Amazon isn’t the only tech giant experiencing drops. Meta — Facebook’s parent company — saw its shares plunge 24 percent last month. Apple stock declined 23 percent from last year. The causes for the reduction in market cap are numerous, but Wall Street analysts largely credit inflation, high interest rates and the value of the dollar with the decline.
The factors hampering Big Tech are the same ones impacting companies across the economy, showing that tech behemoths are not immune to the same market pressures that other companies face. While tech may appear to be in a world of its own, many of the companies that fit under the Big Tech banner are heavily reliant on advertising. When spending on advertising slows, tech companies suffer. Despite the concerns of antitrust enforcers regarding Big Tech’s size and competitive edge, the recent performance of these firms makes it clear they are not infallible.
One company in particular makes for a prime example of the effects of market pressure on reducing market share through competition. While Microsoft used to be considered a monopoly practically immune from competition, it now represents a relatively small portion of the markets it used to dominate.
In 1998 the Department of Justice (DoJ), as well as 20 states and the District of Columbia, filed a suit against Microsoft alleging it had a monopoly in operating systems. Many arguments in the Microsoft suit focused on the bundling of services — also referred to as self-preferencing. Despite all the focus on Microsoft’s supposed monopoly in operating systems in the 1990s, it currently occupies just over 30 percent of the global market share and is beaten by Android, which has over 42 percent.
The government also alleged that Microsoft had engaged in anticompetitive behavior regarding its internet browser. Experts speculate that restrictive contracts regarding browser use ultimately resulted in declining market share for Netscape, the first company to launch a browser.
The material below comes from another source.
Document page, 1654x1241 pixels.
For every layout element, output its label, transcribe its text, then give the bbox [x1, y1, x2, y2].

While Microsoft undoubtedly had an interest in incentivizing the use of its own software, it should be noted that, despite legal complaints, the company was never forcibly broken up and instead came to an agreement on behavioral remedies. However, the practice of bundling software with Microsoft products continues today. Despite this bundling, Microsoft has not been able to block other competitors or maintain its dominance. Not only has its operating system share declined but it represents a minimal share of the global browser marketplace as well.
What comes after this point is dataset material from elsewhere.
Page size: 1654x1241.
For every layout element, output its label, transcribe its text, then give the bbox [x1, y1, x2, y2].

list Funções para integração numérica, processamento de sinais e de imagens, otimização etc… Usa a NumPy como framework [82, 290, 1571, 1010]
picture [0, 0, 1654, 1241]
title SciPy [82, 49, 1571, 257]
The ebbing of a former giant may be occurring again with the recent decline in users of Meta’s major social networking platform, Facebook. As Facebook experiences a drop in users, there’s speculation that Instagram will follow. Even the professional platform LinkedIn grew faster than Meta social media sites in 2021. It looks like Meta is designing the Metaverse to be the next platform to lure in users, but polling by Pew Research of experts’ perspectives on the platform shows that expectations of its performance are mixed.
While antitrust efforts may potentially have some cooling effect, according to MarketWatch proposed legislation is not the driver of cooling stocks, as it is not enough to scare away investors. Bad business moves, however, are enough. As Meta’s shares tanked by 24 percent, the company announced that it expects to lose even more money going into 2023 in building the Metaverse. Only time will tell if Meta’s gamble on the Metaverse pays off, but if not, it perfectly highlights that even tech giants like Microsoft and Meta are not immune to market pressures and miscalculations.
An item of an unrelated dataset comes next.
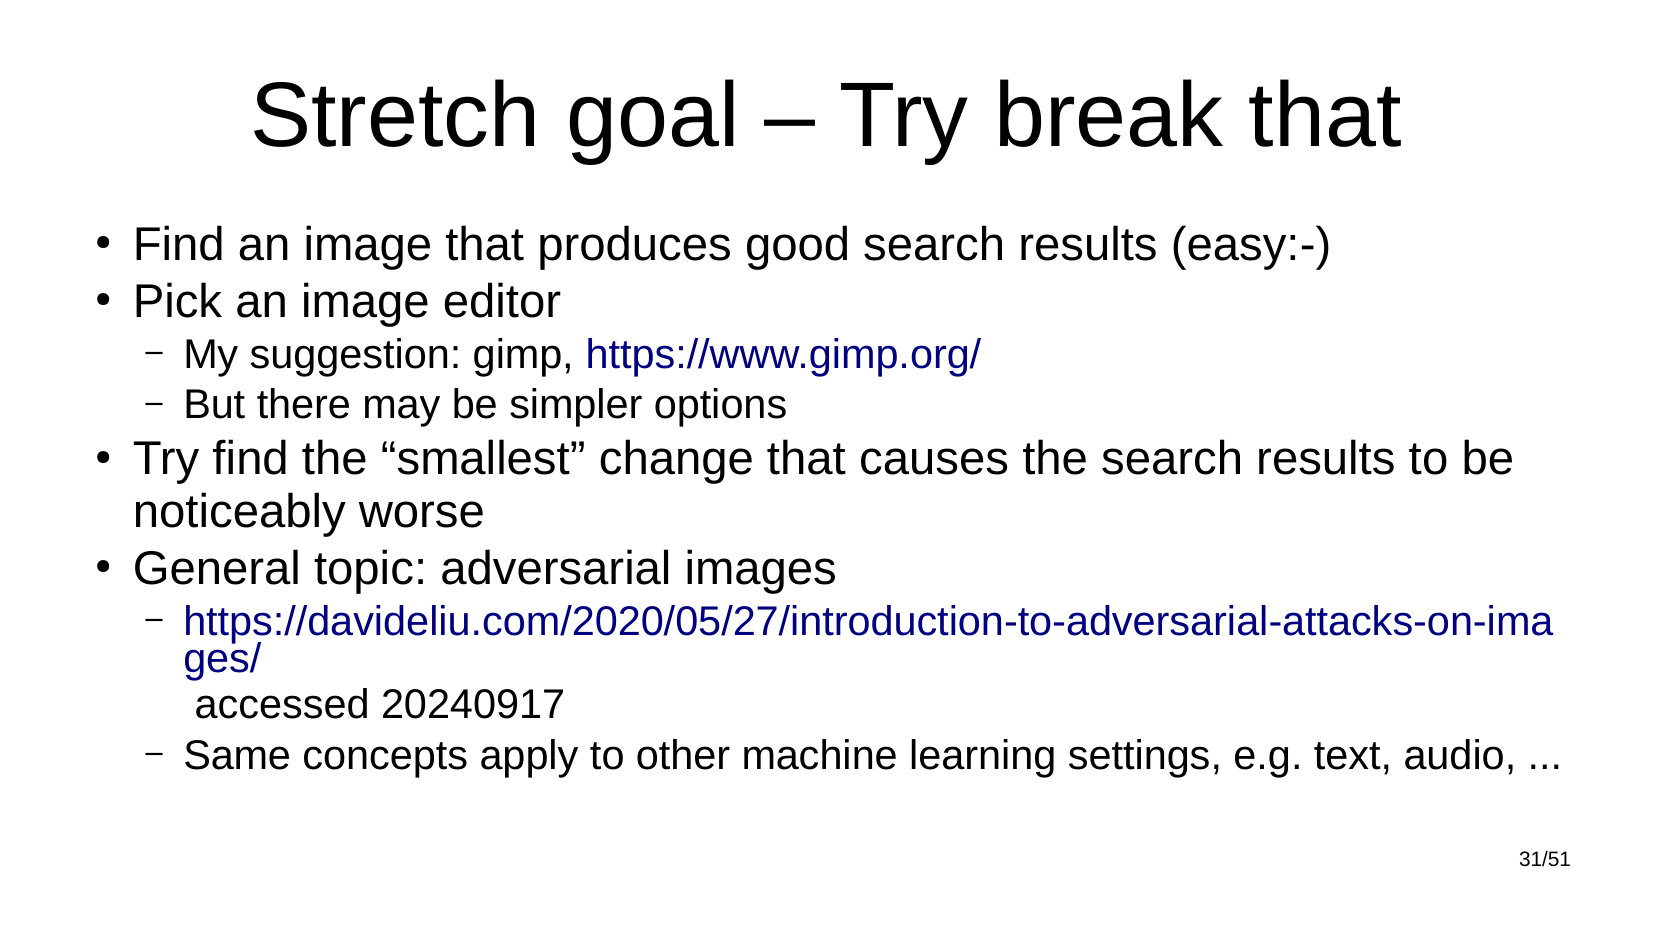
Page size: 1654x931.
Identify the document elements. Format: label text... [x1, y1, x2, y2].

title Stretch goal – Try break that [82, 37, 1571, 193]
list Find an image that produces good search results (easy:-) Pick an image editor My suggestion: gimp, https://www.gimp.org/ But there may be simpler options Try find the “smallest” change that causes the search results to be noticeably worse General topic: adversarial images https://davideliu.com/2020/05/27/introduction-to-adversarial-attacks-on-images/ accessed 20240917 Same concepts apply to other machine learning settings, e.g. text, audio, ... [82, 217, 1571, 758]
Despite a slew of antitrust complaints, the legal suits brought against Microsoft did not result in the company breaking up. Current market shares show that the company, while once accused of being a monopolist it has not remained in that position. Even if lawmakers reject the well-accepted economic position that large firms can use their size to maximize consumer benefits, they should at least recognize the ability of market competition to challenge the status quo.